Our Brain Research Awareness and Information Network (BRAINet) is a volunteer outreach organization of the OHSU Brain Institute. Each month, an OHSU clinician or researcher presents a lecture to members on a new brain-related topic. Our goal is to foster awareness and support for neuroscience research.
This September, we had the privilege of hearing from Fred Berman, D.V.M. Ph.D., who heads the Toxicology Information Center within the Oregon Institute of Occupational Health Sciences at OHSU. ~Julie Branford, President of BRAINet
The focus of Dr. Berman’s lecture centered on the story of Air Force General Wesley Carter, who had shared with Berman the details of airplanes used by the Air Force Reserve after the war in Vietnam. Thirty-four U.S. Air Force MC-123 aircraft, used in Vietnam from 1961-71, had carried herbicides and insecticides used to defoliate the jungles of Vietnam. They were then returned to the United States for the Air Force Reserve to use from 1971-82. Many of the pilots and mechanics who ﬂew the planes in the United States became ill with diseases such as leukemia, non-Hodgkin’s lymphoma and cancers of the larynx, lungs, and prostate.
Berman was then asked to investigate the connection between the planes and the personnel associated with them.

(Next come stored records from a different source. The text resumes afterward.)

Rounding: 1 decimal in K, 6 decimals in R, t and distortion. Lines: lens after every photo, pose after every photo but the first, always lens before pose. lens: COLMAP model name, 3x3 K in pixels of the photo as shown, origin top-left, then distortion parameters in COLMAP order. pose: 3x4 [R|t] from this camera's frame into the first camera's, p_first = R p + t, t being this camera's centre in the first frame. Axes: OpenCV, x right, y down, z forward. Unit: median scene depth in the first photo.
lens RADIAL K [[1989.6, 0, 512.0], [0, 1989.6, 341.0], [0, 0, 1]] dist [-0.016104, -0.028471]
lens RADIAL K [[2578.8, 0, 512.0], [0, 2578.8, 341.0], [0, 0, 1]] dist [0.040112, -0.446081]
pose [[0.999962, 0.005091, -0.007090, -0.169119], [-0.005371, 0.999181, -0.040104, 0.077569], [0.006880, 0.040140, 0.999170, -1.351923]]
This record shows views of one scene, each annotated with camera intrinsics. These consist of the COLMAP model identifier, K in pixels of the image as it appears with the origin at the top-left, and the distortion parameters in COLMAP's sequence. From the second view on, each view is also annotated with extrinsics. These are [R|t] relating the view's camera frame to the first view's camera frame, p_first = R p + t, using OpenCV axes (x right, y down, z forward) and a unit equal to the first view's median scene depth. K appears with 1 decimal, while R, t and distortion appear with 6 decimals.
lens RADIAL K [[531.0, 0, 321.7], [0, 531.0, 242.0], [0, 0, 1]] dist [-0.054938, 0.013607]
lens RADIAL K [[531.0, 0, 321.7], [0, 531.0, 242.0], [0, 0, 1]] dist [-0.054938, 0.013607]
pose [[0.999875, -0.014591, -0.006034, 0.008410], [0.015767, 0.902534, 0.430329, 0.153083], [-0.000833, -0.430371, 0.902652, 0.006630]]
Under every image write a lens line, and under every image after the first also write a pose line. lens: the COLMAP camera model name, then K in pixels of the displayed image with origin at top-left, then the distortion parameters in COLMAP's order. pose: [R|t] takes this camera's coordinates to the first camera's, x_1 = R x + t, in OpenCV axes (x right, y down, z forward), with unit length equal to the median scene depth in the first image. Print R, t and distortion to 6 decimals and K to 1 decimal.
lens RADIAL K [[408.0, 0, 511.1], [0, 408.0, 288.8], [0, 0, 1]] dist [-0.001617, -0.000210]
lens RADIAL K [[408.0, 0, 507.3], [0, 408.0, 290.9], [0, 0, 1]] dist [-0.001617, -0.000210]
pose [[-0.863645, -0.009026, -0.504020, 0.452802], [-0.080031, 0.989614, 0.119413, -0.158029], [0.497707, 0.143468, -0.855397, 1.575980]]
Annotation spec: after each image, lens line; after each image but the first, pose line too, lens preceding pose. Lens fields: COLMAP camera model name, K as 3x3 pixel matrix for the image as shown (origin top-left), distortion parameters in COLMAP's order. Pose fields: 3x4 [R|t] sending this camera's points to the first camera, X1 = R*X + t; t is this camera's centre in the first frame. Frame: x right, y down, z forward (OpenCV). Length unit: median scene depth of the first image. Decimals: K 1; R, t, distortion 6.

What he discovered was that the planes were scrubbed by hand with dish soap after the planes returned to the United States. Nine years after their use in Vietnam, the planes had high levels of the toxins still clinging to the insides of the planes.
One such plane, Patches, was ﬁnally retired to the U.S. Air Force Museum at Wright-Patterson Air Force Base in Ohio and was deemed so highly contaminated that no one was allowed near it.
Incredibly, many of the U.S. personnel who ﬂew or maintained these planes were denied medical coverage or beneﬁts because they “did not have boots on the ground in Vietnam.” The exposures have been carried through to these men and women’s children and grandchildren.
Post-Vietnam aircraft contamination remains an open issue in Washington D.C. Berman’s paper, “Post-Vietnam Military Herbicide Exposures in UC-123 Agent Orange Spray Aircraft,” recommends that the Department of Defense use honest, unbiased scientiﬁc information when determining whether Air Force personnel should receive beneﬁts or not.
Dioxins are still an issue today, even in our day-to-day lives. Toxins from forest ﬁre sprays and in pulp and paper manufacturing make their way into our homes. Other recommendations from Berman:
- Heat your food in glass containers when using the microwave.
- Stay away from Bisphenol A — more commonly know as BPA — which can be found in some plastics, certain electronic cash register receipts, and canned food liners.